Pero lo más fascinante y terrorífico de estas elecciones es comprobar cómo un político medianamente bien asesorado y sin escrúpulos (como lo es también Trump) puede arrasar en las urnas creando un escenario distópico. Durante dos semanas, los madrileños han vivido en el 36 y hasta parecía que estábamos al borde de una nueva guerra civil. En esa construcción del cartón piedra, MAR ha encontrado un cómplice inestimable en Vox, gran agitador de la campaña electoral. Los altercados de Vallecas entre izquierdistas y ultraderechistas, el cruel cartel contra los menas, el polémico debate en la Cadena Ser y el episodio de las cartas con balas amenazantes contribuyeron a generar el clima de miedo prebélico adecuado que ha beneficiado indudablemente a las derechas.

Todo en Ayuso es esperpéntico, desde que haya cometido la infamia de convertir la pandemia en una buena oportunidad para hacer política (quizá lo más triste de su victoria) hasta su alergia a lo público y al Estado de bienestar. Pero a la gente le gusta la muchacha faltona y algo poligonera de Chamberí. Al personal le ha hecho tilín su populacherismo, su chabacanería y su escasa talla intelectual. Cuanto más le han arreado los medios del establishment más crecía como personaje victimizado digno de pena (tal cual como ocurrió con Trump en su momento). Nada de lo que hiciese Gabilondo, Iglesias o García podía evitar su cantada victoria electoral de hoy. Si se repitiesen cien veces las elecciones, cien veces saldría ganadora. Simplemente, son los signos de los tiempos, las corrientes históricas imparables. Si Trump en su momento se jactaba de que era capaz de salir a las calles de Nueva York para matar gente y aún así volvería a salir elegido, Ayuso también puede estar tranquila, ya que haga lo que haga es una folclórica que goza del favor del público. La gente se lo compra todo, sus paparruchas infantiles, su modo naif de entender el mundo, su frívola y exasperante concepción de la política.

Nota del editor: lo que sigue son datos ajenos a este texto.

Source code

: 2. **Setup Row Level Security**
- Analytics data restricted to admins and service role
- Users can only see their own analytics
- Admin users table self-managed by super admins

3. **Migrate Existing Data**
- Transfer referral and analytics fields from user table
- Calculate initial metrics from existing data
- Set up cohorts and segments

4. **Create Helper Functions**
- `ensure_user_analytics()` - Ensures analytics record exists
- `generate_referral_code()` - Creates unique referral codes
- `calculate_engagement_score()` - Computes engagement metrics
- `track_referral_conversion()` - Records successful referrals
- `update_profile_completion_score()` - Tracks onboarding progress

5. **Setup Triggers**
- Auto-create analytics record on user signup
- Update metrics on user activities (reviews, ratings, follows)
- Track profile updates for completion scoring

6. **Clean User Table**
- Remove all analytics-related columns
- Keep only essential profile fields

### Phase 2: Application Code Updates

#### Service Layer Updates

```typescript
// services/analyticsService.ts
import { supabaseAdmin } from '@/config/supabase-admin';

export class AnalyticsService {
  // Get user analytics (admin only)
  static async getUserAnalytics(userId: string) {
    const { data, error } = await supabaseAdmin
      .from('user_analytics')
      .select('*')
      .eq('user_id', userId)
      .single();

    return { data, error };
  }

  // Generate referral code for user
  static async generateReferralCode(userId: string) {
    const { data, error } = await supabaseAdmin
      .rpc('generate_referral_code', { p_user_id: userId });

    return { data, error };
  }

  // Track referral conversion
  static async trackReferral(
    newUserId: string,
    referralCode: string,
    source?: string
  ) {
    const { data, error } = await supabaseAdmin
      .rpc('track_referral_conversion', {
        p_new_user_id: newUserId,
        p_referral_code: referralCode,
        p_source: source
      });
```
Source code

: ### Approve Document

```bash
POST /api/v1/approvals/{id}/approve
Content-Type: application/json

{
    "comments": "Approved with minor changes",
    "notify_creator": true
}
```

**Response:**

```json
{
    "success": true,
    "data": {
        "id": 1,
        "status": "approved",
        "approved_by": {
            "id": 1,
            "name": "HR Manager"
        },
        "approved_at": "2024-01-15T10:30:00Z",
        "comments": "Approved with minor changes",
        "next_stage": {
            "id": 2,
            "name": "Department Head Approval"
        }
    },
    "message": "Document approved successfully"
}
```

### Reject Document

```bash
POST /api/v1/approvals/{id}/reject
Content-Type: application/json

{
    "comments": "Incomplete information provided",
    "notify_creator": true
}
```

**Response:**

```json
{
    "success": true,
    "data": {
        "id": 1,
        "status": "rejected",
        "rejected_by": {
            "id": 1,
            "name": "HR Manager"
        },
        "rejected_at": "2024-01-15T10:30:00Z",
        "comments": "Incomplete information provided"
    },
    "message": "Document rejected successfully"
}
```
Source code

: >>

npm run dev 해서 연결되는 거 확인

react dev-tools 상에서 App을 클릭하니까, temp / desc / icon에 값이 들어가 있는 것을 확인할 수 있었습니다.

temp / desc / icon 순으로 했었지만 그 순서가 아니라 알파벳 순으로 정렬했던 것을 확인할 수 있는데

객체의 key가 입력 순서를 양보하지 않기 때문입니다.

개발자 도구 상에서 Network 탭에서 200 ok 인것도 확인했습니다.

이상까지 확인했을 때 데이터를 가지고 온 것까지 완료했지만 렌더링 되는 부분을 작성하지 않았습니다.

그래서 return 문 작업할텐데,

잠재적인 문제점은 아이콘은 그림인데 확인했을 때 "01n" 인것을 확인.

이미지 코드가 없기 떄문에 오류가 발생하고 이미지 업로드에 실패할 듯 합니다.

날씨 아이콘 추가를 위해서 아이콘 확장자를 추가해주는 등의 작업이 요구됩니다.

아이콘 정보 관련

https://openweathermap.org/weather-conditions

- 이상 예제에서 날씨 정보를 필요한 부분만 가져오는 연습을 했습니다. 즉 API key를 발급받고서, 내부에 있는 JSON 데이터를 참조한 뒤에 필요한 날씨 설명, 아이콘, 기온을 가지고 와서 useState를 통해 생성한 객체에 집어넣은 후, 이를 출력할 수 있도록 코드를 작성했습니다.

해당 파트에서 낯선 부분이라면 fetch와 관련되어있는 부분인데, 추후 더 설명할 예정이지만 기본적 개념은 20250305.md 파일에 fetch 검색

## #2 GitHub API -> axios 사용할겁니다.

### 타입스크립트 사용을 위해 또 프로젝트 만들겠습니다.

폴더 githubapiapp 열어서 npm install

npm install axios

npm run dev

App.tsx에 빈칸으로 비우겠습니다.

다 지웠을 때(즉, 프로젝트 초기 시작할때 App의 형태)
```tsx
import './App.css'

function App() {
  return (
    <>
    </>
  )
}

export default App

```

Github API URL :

Su discurso filosófico pedestre, de andar por casa, casi de escolar de parvulario, va a seguir arrasando. Es la grandeza de la simplicidad. A todos esos votantes que la idolatran como una diosa que guía al pueblo contra al comunismo (tiene bemoles que alguien pueda tragarse semejante bulo en el siglo XXI) ya solo les importa “vivir a la madrileña”, la libertad ayusista, el libertinaje egoísta de derechas. Nadie se acuerda ya de aquellos aviones con material sanitario que esta mujer perdió en alguna parte, ni de su apoyo sonrojante a las manifestaciones de los cayetanos, ni de su entreguismo descarado al lobby hostelero. Tampoco de los 135 millones que se ha cepillado en la construcción de un hospital como el Zendal que es un fiasco como centro sanitario. Cualquier cosa que haga Ayuso, por monstruosa o disparatada que sea, le dará la victoria. Son los tiempos líquidos que nos ha tocado vivir. La decadencia de la izquierda y de la democracia. La degeneración de la ética, la moral y la política.